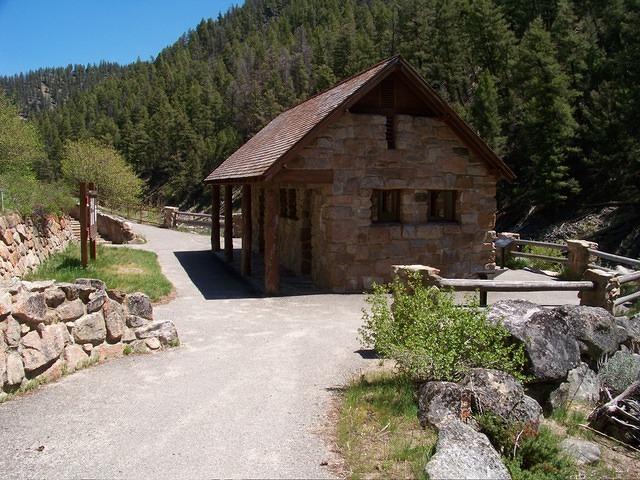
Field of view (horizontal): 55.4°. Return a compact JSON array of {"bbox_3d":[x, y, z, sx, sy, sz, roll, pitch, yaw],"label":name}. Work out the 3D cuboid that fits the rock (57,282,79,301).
[{"bbox_3d":[-2.835,0.578,6.850,0.250,0.200,0.240,-2,5,-23],"label":"rock"}]

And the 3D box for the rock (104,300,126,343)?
[{"bbox_3d":[-2.243,0.876,6.662,0.210,0.480,0.220,3,6,35],"label":"rock"}]

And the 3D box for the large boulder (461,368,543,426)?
[{"bbox_3d":[1.467,1.263,4.950,0.650,0.380,0.500,1,5,17],"label":"large boulder"}]

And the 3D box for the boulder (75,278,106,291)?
[{"bbox_3d":[-2.746,0.532,7.300,0.380,0.170,0.340,-2,5,-21],"label":"boulder"}]

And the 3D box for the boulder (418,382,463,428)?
[{"bbox_3d":[0.935,1.260,4.700,0.360,0.320,0.360,1,5,11],"label":"boulder"}]

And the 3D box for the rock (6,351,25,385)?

| DIRECTIONS |
Exactly as written, copy the lines from the one containing "And the 3D box for the boulder (418,382,463,428)?" to the end of the entries, both ends included.

| ANSWER SPACE |
And the 3D box for the boulder (418,382,463,428)?
[{"bbox_3d":[0.935,1.260,4.700,0.360,0.320,0.360,1,5,11],"label":"boulder"}]

And the 3D box for the rock (6,351,25,385)?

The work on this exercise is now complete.